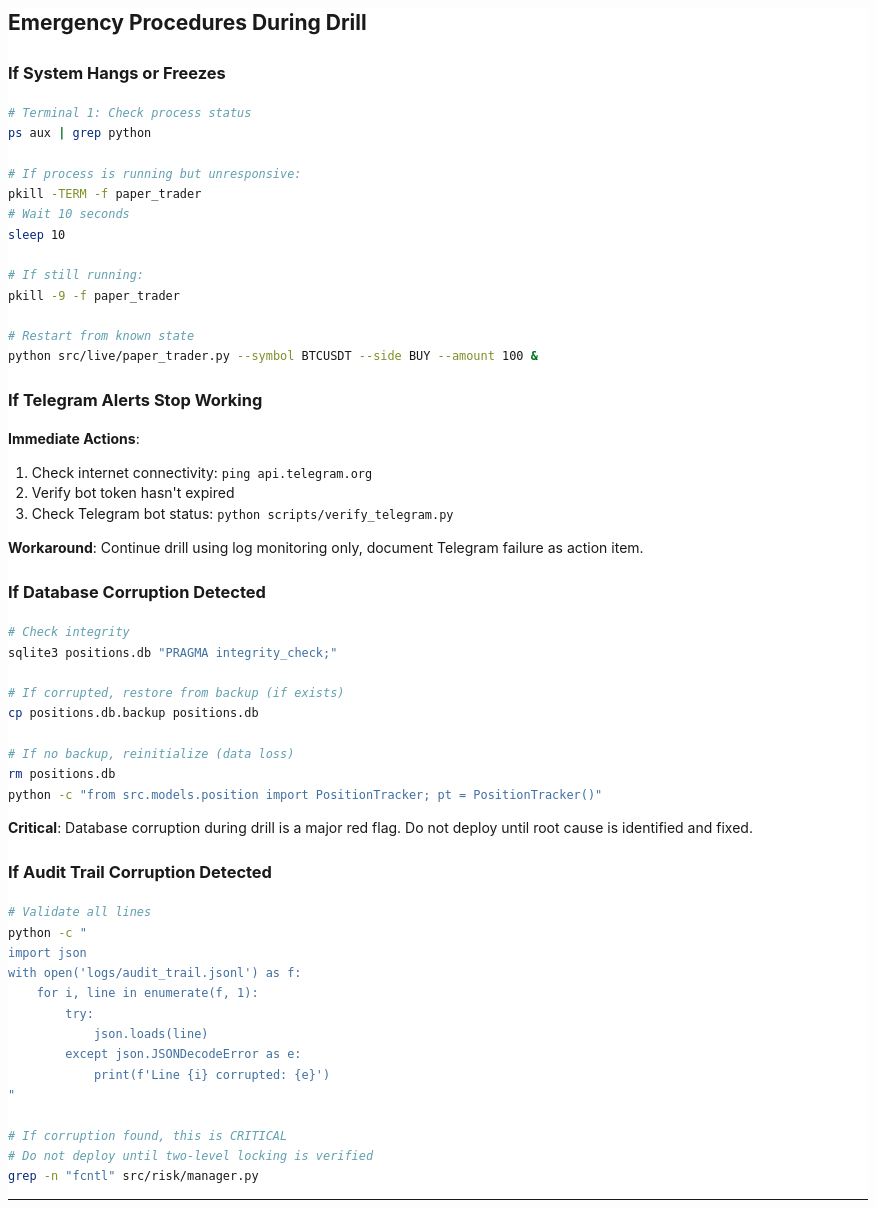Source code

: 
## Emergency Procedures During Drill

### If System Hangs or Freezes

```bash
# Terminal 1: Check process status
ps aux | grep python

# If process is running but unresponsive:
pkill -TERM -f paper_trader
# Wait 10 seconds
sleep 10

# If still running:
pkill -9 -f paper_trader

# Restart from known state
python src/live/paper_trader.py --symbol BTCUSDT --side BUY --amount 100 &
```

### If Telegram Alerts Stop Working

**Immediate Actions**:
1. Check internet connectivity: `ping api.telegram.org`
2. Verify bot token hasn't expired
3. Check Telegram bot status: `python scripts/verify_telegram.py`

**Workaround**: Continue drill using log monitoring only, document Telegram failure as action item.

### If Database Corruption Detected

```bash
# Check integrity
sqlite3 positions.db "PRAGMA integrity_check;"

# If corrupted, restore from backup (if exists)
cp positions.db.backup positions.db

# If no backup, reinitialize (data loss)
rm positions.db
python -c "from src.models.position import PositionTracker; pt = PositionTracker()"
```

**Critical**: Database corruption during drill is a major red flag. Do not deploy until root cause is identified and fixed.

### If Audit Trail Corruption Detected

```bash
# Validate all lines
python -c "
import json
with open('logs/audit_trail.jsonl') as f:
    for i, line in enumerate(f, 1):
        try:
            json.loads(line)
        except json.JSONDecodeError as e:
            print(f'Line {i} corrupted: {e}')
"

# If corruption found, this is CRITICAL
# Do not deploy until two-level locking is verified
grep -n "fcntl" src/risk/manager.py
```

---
◆ ◆ ◆ ◆ ◆ ◆ ◆
**What is needed:** In the records, which lines mention the word "status"? Copy those lines.

**Problem solution:**
# Terminal 1: Check process status
3. Check Telegram bot status: `python scripts/verify_telegram.py`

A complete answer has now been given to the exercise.